Discussion of chess software programming and technical issues.

Moderators: hgm, Rebel, chrisw

User avatar
Kempelen
Posts: 620
Joined: Fri Feb 08, 2008 10:44 am
Location: Madrid - Spain

More about NPS...

Post by Kempelen »

This is a quote from Dr.Hyatt from another thread. The topic was about NPS.

Code: Select all

It is very difficult to compare. Crafty, for example, on a single core-2 CPU at 2.0ghz runs about 2.5M nodes per second, but it can go up significantly in the right kinds of positions. It depends on how clever you were with data structures, how much (or how little) memory traffic you produce, how complex or simple your evaluation is, etc...
I program my engine in C, and know many things about programming, code optimizations and so on, but I dont know what is a good data structure (in terms of speed), or how to generate low traffic. This sound to my like machine-type optimizations. Is there rules of thumb about how to write and use good structrures and generate low traffic?
Fermin Serrano
Author of 'Rodin' engine
http://sites.google.com/site/clonfsp/
ldesnogu

Re: More about NPS...

Post by ldesnogu »

As far as "generating low traffic" goes, you need to get a clear understanding of how a cache works. Once you clearly understand that, you can get to TLB issues. And when you'll switch to multi-threading, you'll have to learn about cache line sharing and other things related to the various coherency protocols.

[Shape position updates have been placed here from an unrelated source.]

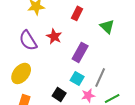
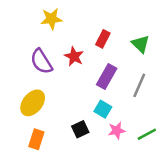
red rectangle: (77, 13) -> (103, 39), moved
gray line: (100, 77) -> (139, 85), moved
black square: (59, 94) -> (80, 129), turned 32

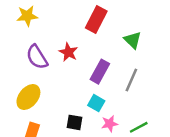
yellow star: (51, 19) -> (27, 16), moved
red rectangle: (103, 39) -> (96, 20), moved, size x1.5
black square: (80, 129) -> (74, 122), turned 35

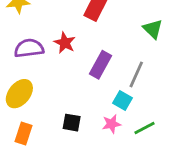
green triangle: (133, 40) -> (153, 29), moved
purple semicircle: (37, 57) -> (29, 48), turned 115
cyan square: (96, 103) -> (123, 101), moved

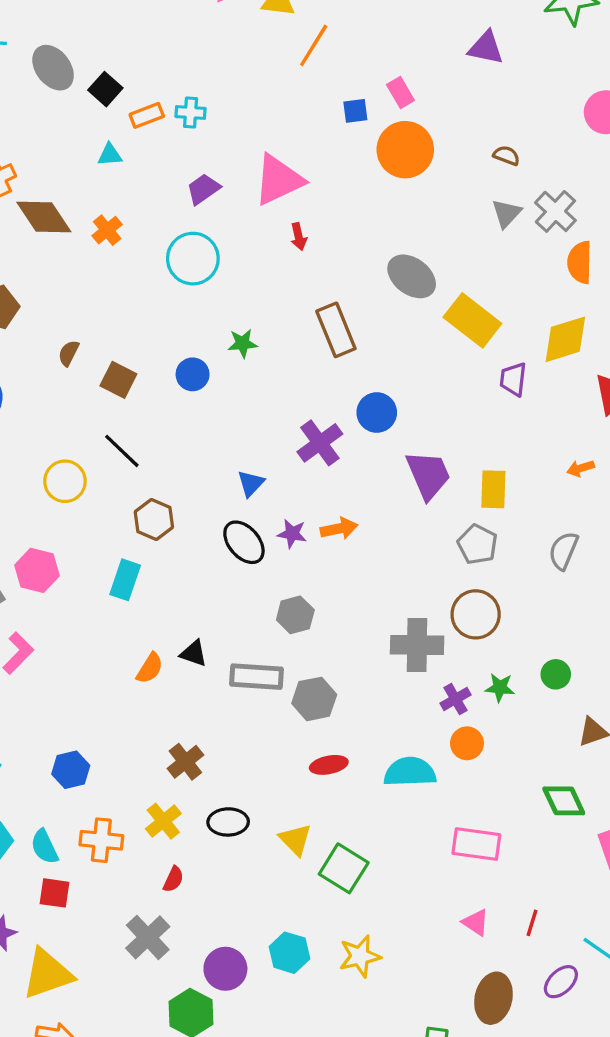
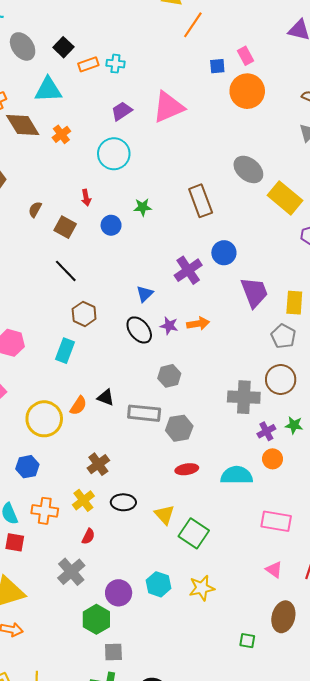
gray ellipse: (53, 68) -> (23, 46), moved
cyan triangle: (110, 155) -> (48, 90), moved, size x1.8
red arrow: (299, 237) -> (86, 198), moved
yellow circle: (65, 481) -> (44, 419), moved, size x1.4

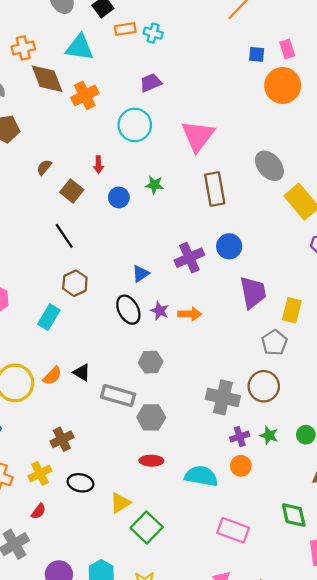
pink triangle: (168, 107) -> (198, 136), moved, turned -40
orange cross: (61, 134) -> (85, 95), size x1.4
yellow triangle: (164, 515) -> (120, 503), turned 30

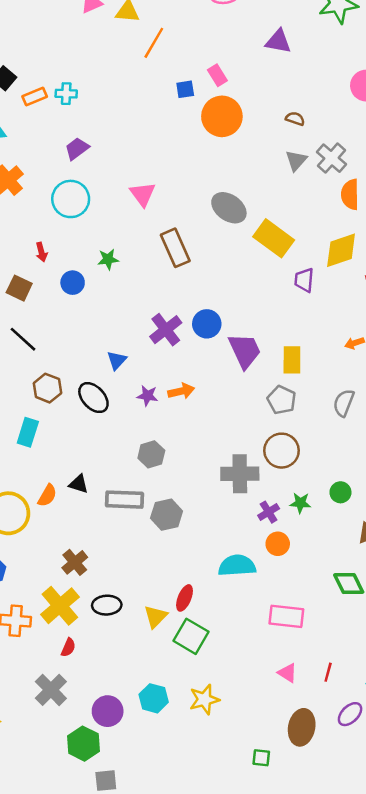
pink triangle: (198, 136) -> (143, 194), size x0.7
blue circle: (229, 246) -> (207, 324), moved
black ellipse: (128, 310) -> (93, 398), moved
red ellipse: (151, 461) -> (185, 598), moved, turned -55
yellow cross: (40, 473) -> (60, 606), size x1.5

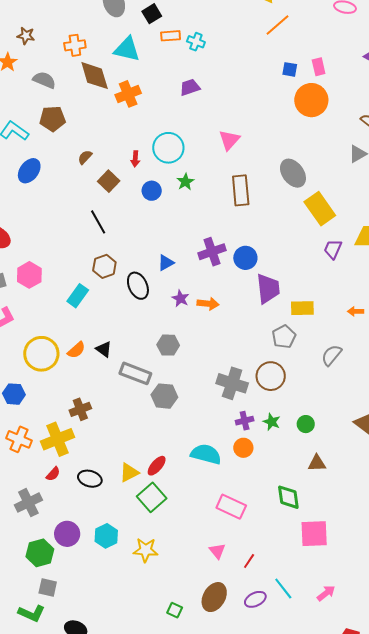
cyan circle: (71, 199) -> (168, 148), moved
green star: (108, 259) -> (185, 182), turned 30
yellow rectangle: (292, 360) -> (302, 308), turned 70
black ellipse: (107, 605) -> (90, 479), moved

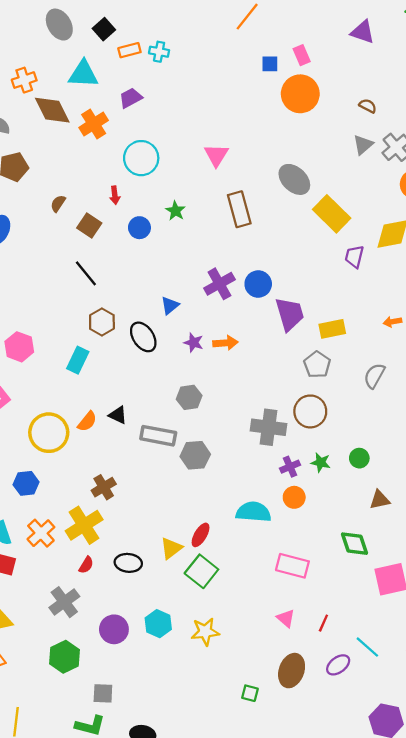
purple trapezoid: (190, 87) -> (131, 98), moved
cyan circle: (168, 148) -> (141, 158), moved
orange cross: (19, 439) -> (41, 533), turned 35
green hexagon: (40, 553) -> (64, 657), moved

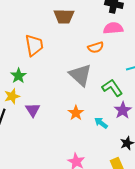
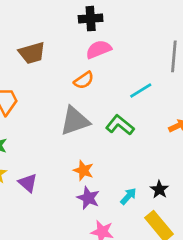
gray triangle: (80, 75) -> (75, 121), turned -45
purple star: (123, 110) -> (88, 198), moved
cyan arrow: (101, 123) -> (128, 196), moved, turned 112

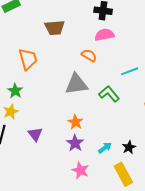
orange semicircle: (84, 80) -> (89, 55), turned -126
purple triangle: (28, 183) -> (35, 134), moved

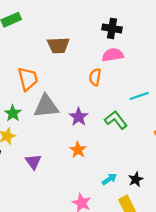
orange semicircle: (89, 55) -> (95, 77), turned -112
gray triangle: (76, 84) -> (46, 106), moved
purple star: (75, 143) -> (79, 117), moved

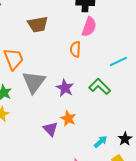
pink semicircle: (113, 55) -> (89, 27), turned 126
gray triangle: (46, 106) -> (34, 82), turned -40
purple triangle: (33, 162) -> (51, 129), moved

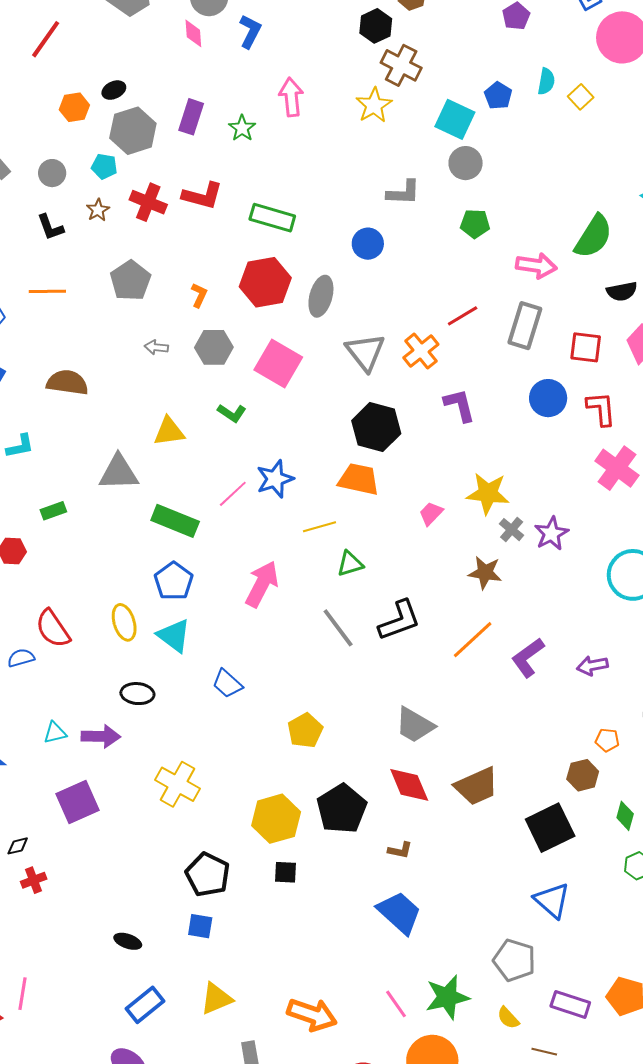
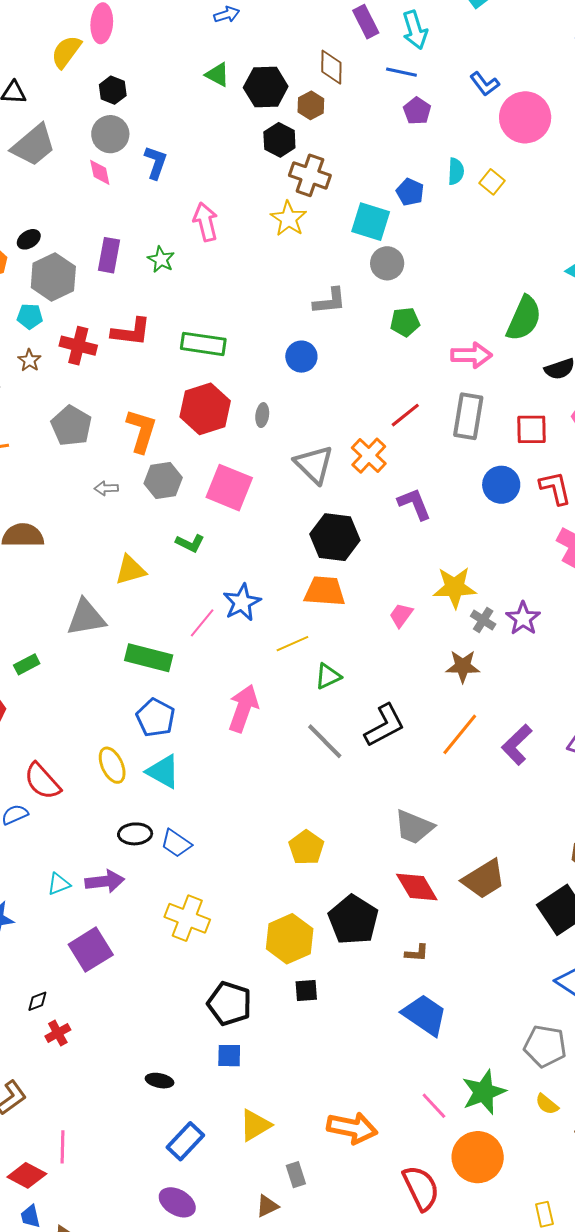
orange L-shape: (199, 295) -> (141, 431), size x1.8
gray ellipse: (321, 296) -> (262, 415), size x0.6
blue trapezoid: (227, 684) -> (176, 843), moved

These things are not only machine-dependent (though some "details" such as cache line size, and cache size obviously are).

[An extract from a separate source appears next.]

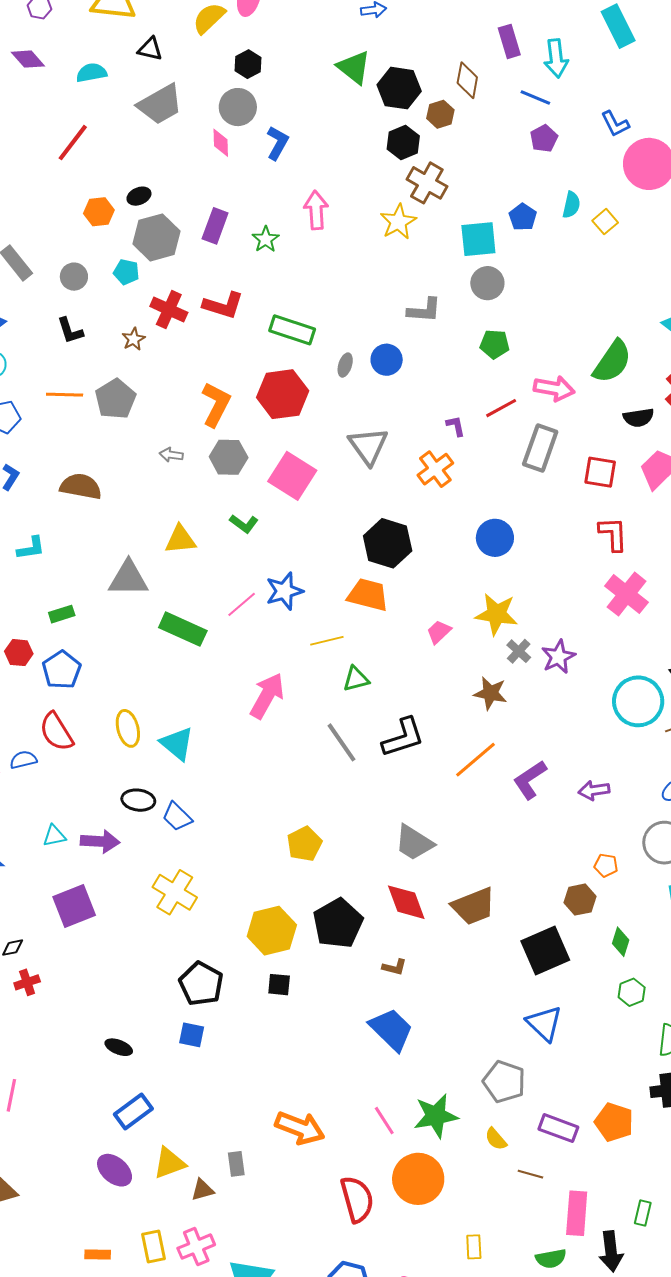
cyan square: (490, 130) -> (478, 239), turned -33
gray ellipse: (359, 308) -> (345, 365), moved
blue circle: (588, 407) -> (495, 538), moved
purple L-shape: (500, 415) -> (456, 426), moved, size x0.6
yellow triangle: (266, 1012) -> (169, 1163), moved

As Terje Mathisen has said for many years: "almost all programming can be viewed as an exercise in caching" :)
bob
Posts: 20943
Joined: Mon Feb 27, 2006 7:30 pm
Location: Birmingham, AL

Re: More about NPS...

Post by bob »

Kempelen wrote:This is a quote from Dr.Hyatt from another thread. The topic was about NPS.

Code: Select all

It is very difficult to compare. Crafty, for example, on a single core-2 CPU at 2.0ghz runs about 2.5M nodes per second, but it can go up significantly in the right kinds of positions. It depends on how clever you were with data structures, how much (or how little) memory traffic you produce, how complex or simple your evaluation is, etc...
I program my engine in C, and know many things about programming, code optimizations and so on, but I dont know what is a good data structure (in terms of speed), or how to generate low traffic. This sound to my like machine-type optimizations. Is there rules of thumb about how to write and use good structrures and generate low traffic?
"temporal and spatial locality." If two variables in memory are used close together with respect to time (temporal locality) then they should be located close together in memory (spatial locality) so that when you reference the first, and cache fetches the block of memory that contains that variable, it will also fetch the second variable at the same time since it fetches 64 bytes (or 128 on PIV, or 256 on other architectures besides Intel/AMD) at one time. Accessing the second variable will have no measurable latency since it is effectively prefetched.